Even though the researchers are explaining the potential risks to volunteers, some worry that it is particularly difficult to get true informed consent in a breast cancer prevention study because women tend to be so afraid of the disease.
"Women have an increased fear of getting breast cancer over and above what the true likelihood is," said Heidi Malm, associate professor of bioethics at Loyola University Chicago. "That could lead people to enroll in studies with probably a bigger hope of benefit than is actually realistic."
While endorsing the concept of testing aromatase inhibitors for breast cancer prevention, Suzanne Fletcher, professor of ambulatory care and prevention at Harvard Medical School, said she was concerned that the study may be too small to detect side effects.
"What you desperately need in a prevention trial is a good handle on the adverse effects," Fletcher said. "Adverse events are much more important in a prevention trial than in a treatment trial. That's got to be part of the objectives the researchers have."
Goss, his colleagues and other researchers say the drugs have been tested in thousands of women who have taken them for as many as seven years, and no signs of serious side effects have surfaced.
"It isn't as if the drug has never been used. It's been used relatively extensively in thousands of women for a reasonably long period of time," said Joe Pater, director of the National Cancer Institute of Canada Clinical Trials Group in Ontario. "On the basis of what we know today, there are no frightening risks."

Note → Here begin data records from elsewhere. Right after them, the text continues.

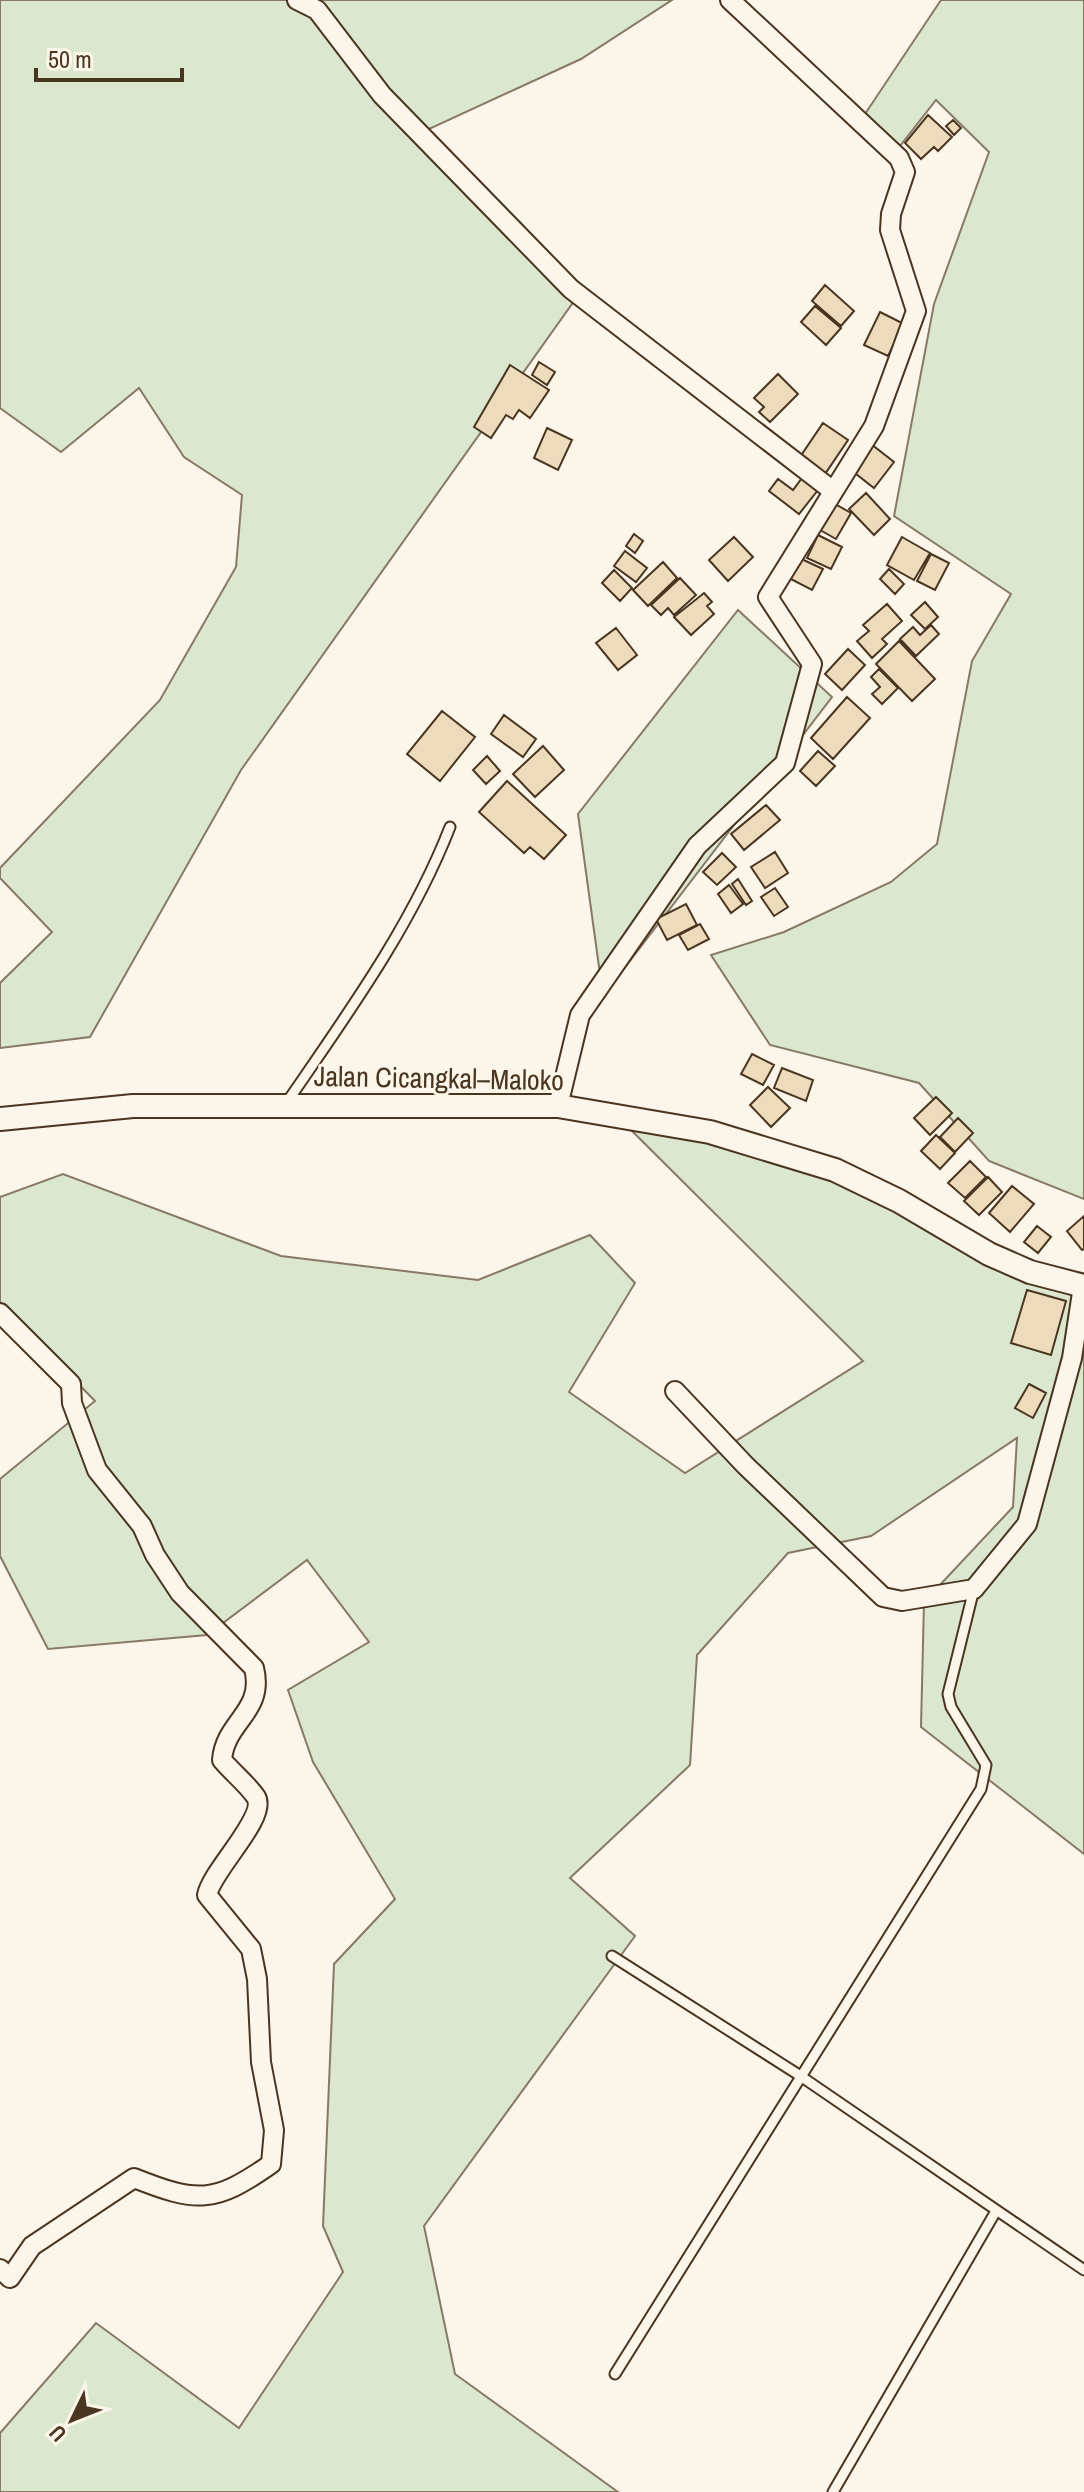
<svg xmlns="http://www.w3.org/2000/svg" width="1084" height="2492" font-family="'Archivo Narrow',sans-serif">
	<rect width="100%" height="100%" fill="#fbf6e9"/>
	<path fill="#dce7d0" stroke="#887966" stroke-width="2" d="M 0,0 L 672,0 L 581,59 L 418,134 L 579,294 L 241,770 L 90,1037 L 0,1048 L 0,983 L 52,932 L 0,878 L 0,868 L 160,700 L 236,567 L 242,495 L 184,457 L 139,388 L 61,452 L 0,408 Z
		M 941,0 L 1084,0 L 1084,1199 L 989,1161 L 919,1083 L 770,1045 L 711,955 L 784,932 L 891,882 L 937,844 L 972,661 L 1011,594 L 894,516 L 934,304 L 989,152 L 936,100 L 900,146 L 865,114 Z
		M 738,610 L 832,697 L 603,996 L 578,814 Z
		M 622,1121 L 833,1172 L 993,1264 L 1084,1283 L 1084,1854 L 921,1727 L 924,1602 L 1013,1507 L 1017,1438 L 871,1536 L 788,1553 L 697,1655 L 690,1765 L 570,1878 L 635,1936 L 424,2226 L 455,2374 L 618,2492 L 0,2492 L 0,2433 L 96,2323 L 239,2428 L 343,2272 L 323,2226 L 334,1964 L 395,1899 L 313,1762 L 288,1690 L 369,1642 L 307,1560 L 207,1635 L 48,1649 L 0,1556 L 0,1479 L 95,1401 L 0,1304 L 0,1197 L 63,1174 L 281,1256 L 478,1280 L 590,1235 L 635,1283 L 569,1392 L 685,1473 L 863,1361 Z"/>
	<path fill="#ecdcbc" stroke="#4a3520" stroke-width="2" d="M 928,115 L 952,137 L 938,151 L 934,147 L 921,159 L 905,143 Z
		M 953,120 L 961,128 L 954,135 L 946,126 Z
		M 825,285 L 854,311 L 841,326 L 812,301 Z
		M 815,306 L 841,328 L 826,345 L 801,322 Z
		M 880,312 L 904,324 L 888,356 L 864,345 Z
		M 539,362 L 555,372 L 547,385 L 532,375 Z
		M 510,365 L 549,390 L 530,418 L 519,410 L 513,419 L 506,415 L 491,438 L 474,427 Z
		M 778,374 L 798,394 L 770,422 L 759,412 L 764,407 L 754,398 Z
		M 823,423 L 848,440 L 823,477 L 798,460 Z
		M 547,428 L 572,440 L 558,470 L 534,458 Z
		M 871,444 L 894,462 L 874,488 L 851,470 Z
		M 802,478 L 818,490 L 799,514 L 769,491 L 778,479 L 793,490 Z
		M 866,493 L 890,519 L 874,535 L 849,509 Z
		M 828,500 L 851,513 L 836,539 L 813,526 Z
		M 634,534 L 643,541 L 635,553 L 626,546 Z
		M 818,535 L 842,547 L 831,569 L 807,558 Z
		M 734,537 L 753,557 L 728,581 L 709,560 Z
		M 902,537 L 930,553 L 914,580 L 887,565 Z
		M 625,551 L 647,568 L 636,582 L 614,566 Z
		M 931,554 L 949,563 L 935,590 L 917,581 Z
		M 795,556 L 823,569 L 812,590 L 785,576 Z
		M 663,562 L 677,578 L 648,606 L 633,590 Z
		M 889,569 L 904,584 L 895,594 L 880,579 Z
		M 614,570 L 632,588 L 620,601 L 602,583 Z
		M 680,578 L 696,595 L 674,615 L 668,608 L 661,615 L 651,605 Z
		M 704,593 L 712,602 L 707,606 L 714,614 L 691,635 L 674,617 Z
		M 925,602 L 938,617 L 925,629 L 911,615 Z
		M 887,604 L 902,621 L 882,639 L 887,644 L 872,658 L 857,641 L 869,631 L 863,625 Z
		M 931,625 L 939,634 L 916,656 L 900,639 L 913,627 L 920,635 Z
		M 616,628 L 637,655 L 618,670 L 596,643 Z
		M 899,641 L 935,679 L 912,701 L 876,664 Z
		M 848,649 L 865,665 L 842,690 L 825,674 Z
		M 879,669 L 898,688 L 882,704 L 872,694 L 880,687 L 871,677 Z
		M 847,697 L 870,718 L 833,759 L 811,738 Z
		M 442,711 L 475,737 L 440,781 L 407,754 Z
		M 504,715 L 536,739 L 523,757 L 491,734 Z
		M 543,746 L 564,770 L 535,797 L 513,774 Z
		M 818,751 L 835,766 L 816,786 L 800,771 Z
		M 487,756 L 500,771 L 486,784 L 473,770 Z
		M 507,781 L 566,835 L 544,859 L 530,847 L 524,853 L 479,812 Z
		M 766,805 L 780,820 L 744,850 L 731,834 Z
		M 775,852 L 788,873 L 765,888 L 751,867 Z
		M 722,853 L 736,867 L 717,885 L 703,872 Z
		M 738,879 L 752,901 L 746,905 L 732,884 Z
		M 729,885 L 743,904 L 731,913 L 718,894 Z
		M 775,888 L 788,907 L 774,916 L 761,897 Z
		M 686,904 L 697,925 L 667,940 L 656,919 Z
		M 700,924 L 709,939 L 688,950 L 679,935 Z
		M 752,1054 L 774,1065 L 763,1085 L 741,1074 Z
		M 782,1068 L 813,1080 L 806,1101 L 774,1088 Z
		M 768,1087 L 790,1108 L 771,1127 L 750,1105 Z
		M 936,1097 L 952,1113 L 930,1135 L 914,1118 Z
		M 958,1118 L 973,1133 L 955,1152 L 940,1137 Z
		M 936,1135 L 955,1153 L 940,1169 L 921,1151 Z
		M 970,1161 L 986,1177 L 965,1198 L 948,1183 Z
		M 988,1177 L 1002,1192 L 979,1215 L 964,1201 Z
		M 1012,1186 L 1034,1204 L 1010,1232 L 989,1213 Z
		M 1084,1216 L 1084,1249 L 1082,1250 L 1067,1231 Z
		M 1037,1226 L 1051,1237 L 1038,1253 L 1024,1242 Z
		M 1027,1290 L 1066,1301 L 1051,1355 L 1011,1343 Z
		M 1029,1384 L 1046,1393 L 1033,1418 L 1015,1408 Z"/>
	<g fill="none" stroke-linecap="round" stroke-linejoin="round">
		<g stroke="#4a3520" stroke-width="13">
			<path id="service" d="M 285,1105 C 346,1016 411,927 450,827
				M 612,1956 L 799,2075 L 1084,2270
				M 615,2374 L 981,1789 L 986,1765 L 951,1707 L 948,1694 L 974,1589
				M 833,2492 L 996,2211"/>
		</g>
		<g stroke="#4a3520" stroke-width="22">
			<path id="minor" d="M 297,0 L 317,10 L 382,95 L 571,289 L 833,491
				M 558,1106 L 580,1015 L 697,846 L 785,763 L 812,664 L 768,597 L 874,426 L 916,311 L 890,230 L 891,214 L 905,172 L 899,158 L 730,0
				M 0,1313 L 71,1384 L 72,1403 L 97,1470 L 142,1526 L 155,1555 L 180,1593 L 254,1668 C 265,1712 225,1721 222,1760 C 232,1772 247,1784 256,1797 C 268,1817 212,1870 207,1895 L 251,1949 L 257,1979 L 261,2062 L 274,2130 L 271,2164 C 214,2204 197,2203 134,2178 L 32,2246 L 10,2278 L 0,2269
				M 675,1391 L 745,1465 L 883,1597 L 902,1601 L 974,1589 L 1027,1524 L 1072,1358 L 1083,1286"/>
		</g>
		<g stroke="#4a3520" stroke-width="26">
			<path id="tertiary" d="M 0,1119 L 133,1106 L 558,1106 L 710,1132 L 835,1170 L 899,1201 L 989,1254 L 1030,1272 L 1084,1286"/>
		</g>
		<use href="#service" stroke="#fbf6e9" stroke-width="9"/>
		<use href="#minor" stroke="#fbf6e9" stroke-width="18"/>
		<use href="#tertiary" stroke="#fbf6e9" stroke-width="22"/>
	</g>
	<g text-anchor="middle" dominant-baseline="central" stroke-width="6" stroke-linejoin="round" paint-order="stroke">
		<g font-size="28" fill="#4a3520" stroke="#fbf6e9">
			<text transform="translate(439 1078) rotate(1)">Jalan Cicangkal–Maloko</text>
		</g>
	</g>
	<g transform="translate(72 2420) rotate(227)" stroke="#fbf6e9" stroke-width="6" paint-order="stroke">
	<path d="M0-6L14 30L0 20L-14 30Z" fill="#4a3520"/>
	<text y="-12" font-size="22" font-weight="bold" text-anchor="middle" fill="#4a3520">U</text>
	</g>
	<path d="M36 68v12h146v-12" fill="none" stroke="#4a3520" stroke-width="4"/>
	<text x="48" y="68" font-size="24" fill="#4a3520" stroke="#fbf6e9" stroke-width="6" paint-order="stroke">50 m</text>
</svg>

In fact, some preliminary evidence suggests that the drugs may offer additional benefits. Exemestane in particular may turn out to protect bone, Goss said.
"People who are expressing concern about this really have to wait for the data rather than have a kind of knee-jerk response that this is all going to be bad," Goss said.
The project will be monitored by an independent panel of experts who will evaluate the data every six months for any signs of unexpected side effects, Goss and others said.
"We don't know whether there's more risks than benefits. Anything can happen. That's why you do research," Pater said. "But I think everyone would be incredibly surprised if there was no overall benefit."
In addition, the researchers hope the data will identify which women are most likely to be protected by the drugs, enabling them to target therapy more specifically.
"Our honest belief is that overall the drug will tip in favor of the participants in the trial," Goss said. "There's no denying that many women in this study would never have gotten cancer. But the evidence for efficacy is highly established, and the likelihood of a positive result is very high."
For her part, Hart is willing to participate in the hopes of sparing other women from the fate that befell those in her family.
"I'm going into this with my eyes wide open," Hart said. "I'm donating myself to research. I see that as a great way to be able to contribute to medical research. I'm willing to take the risks."